I recently picked up this book by Max Porter which was lying around in the office. I am not usually one to read about death, or grief, or anything too sad, as my own life has had its fair share of sadness and actually, death is one of my pet fears (aren’t we all a bit scared of death?) but I’d been told that it was good so I gave it a shot.
This is Porter’s début, and wow is it an incredible one. The book tells of a Ted Hughes scholar and father of two boys who has recently lost his wife. In his grief-stricken state he becomes obsessed with a crow which represents his grief and his damaged psyche.
Impossible to define as a particular genre, Porter’s book flits between experimental language and poetic prose to show the reader the visceral pain of loss and grief.
In this compact novella Crow is an acerbic, yet strangely sentimental observer and participant in the grief of the young family. He stays with them until they heal and no longer need him.

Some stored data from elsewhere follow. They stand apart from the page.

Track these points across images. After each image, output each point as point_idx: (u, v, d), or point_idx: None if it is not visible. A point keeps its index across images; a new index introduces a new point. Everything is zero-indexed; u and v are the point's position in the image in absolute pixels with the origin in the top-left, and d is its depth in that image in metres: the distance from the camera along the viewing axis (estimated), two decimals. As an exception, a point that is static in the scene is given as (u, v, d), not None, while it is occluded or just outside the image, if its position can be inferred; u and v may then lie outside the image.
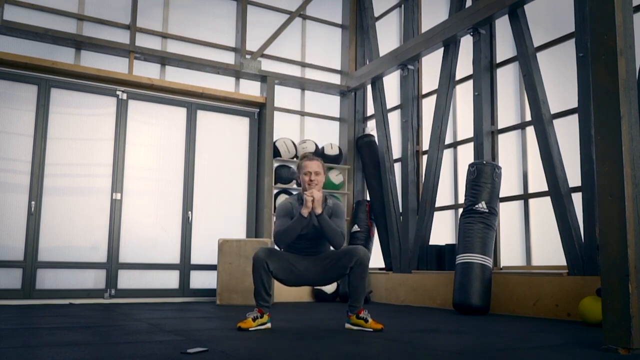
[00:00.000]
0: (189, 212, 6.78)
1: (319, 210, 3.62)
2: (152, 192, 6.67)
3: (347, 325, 3.75)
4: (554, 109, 5.20)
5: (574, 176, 4.91)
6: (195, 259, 6.77)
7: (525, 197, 5.54)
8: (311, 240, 3.75)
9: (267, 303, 3.65)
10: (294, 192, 6.90)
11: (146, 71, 6.78)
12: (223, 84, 7.28)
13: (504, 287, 5.19)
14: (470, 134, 6.03)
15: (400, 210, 6.76)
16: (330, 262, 3.73)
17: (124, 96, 6.63)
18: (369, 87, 7.64)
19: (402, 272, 6.53)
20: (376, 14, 7.80)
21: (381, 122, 7.22)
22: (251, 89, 7.46)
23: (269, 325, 3.69)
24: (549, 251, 5.19)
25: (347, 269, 3.67)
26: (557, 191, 4.94)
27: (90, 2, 6.62)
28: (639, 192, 2.76)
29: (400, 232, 6.70)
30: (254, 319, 3.60)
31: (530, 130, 5.51)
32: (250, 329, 3.54)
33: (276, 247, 3.81)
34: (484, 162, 5.40)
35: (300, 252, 3.78)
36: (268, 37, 7.52)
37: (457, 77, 6.38)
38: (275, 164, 7.24)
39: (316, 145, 7.41)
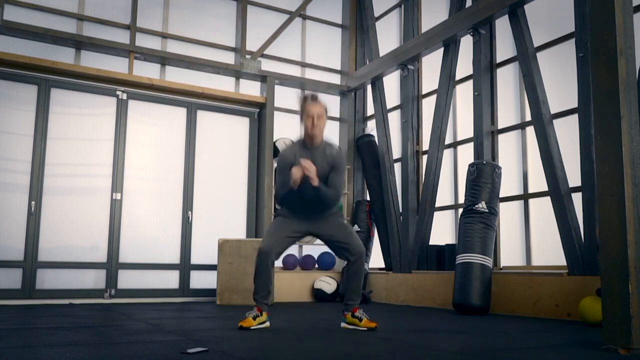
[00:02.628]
0: (189, 212, 6.78)
1: (315, 183, 3.52)
2: (152, 192, 6.67)
3: (343, 324, 3.77)
4: (554, 109, 5.20)
5: (574, 176, 4.91)
6: (195, 259, 6.77)
7: (525, 197, 5.54)
8: (312, 201, 3.66)
9: (266, 301, 3.68)
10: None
11: (146, 71, 6.78)
12: (223, 84, 7.27)
13: (504, 287, 5.19)
14: (470, 134, 6.03)
15: (400, 210, 6.76)
16: (330, 234, 3.75)
17: (124, 96, 6.63)
18: (369, 87, 7.64)
19: (402, 272, 6.53)
20: (376, 14, 7.80)
21: (381, 122, 7.22)
22: (251, 89, 7.46)
23: (268, 323, 3.71)
24: (549, 251, 5.19)
25: (344, 257, 3.76)
26: (557, 191, 4.94)
27: (90, 2, 6.61)
28: (639, 192, 2.76)
29: (400, 232, 6.70)
30: (254, 318, 3.62)
31: (530, 130, 5.51)
32: (251, 327, 3.56)
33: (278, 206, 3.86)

Porter’s polyphonic narrative is peculiar yet enchanting. It is darkly comic, searingly beautiful and painfuly true to the realities of losing someone you love.
One of my favourite lines in the whole book is: “Everybody passing could comprehend how much I miss her. How physical my missing is.”
I loved this bizarre little book, and it also has inspired me to seek more of Ted Hughes’ work. In particular I love the name of the cover illustrator: Eleanor Crow. How appropriate.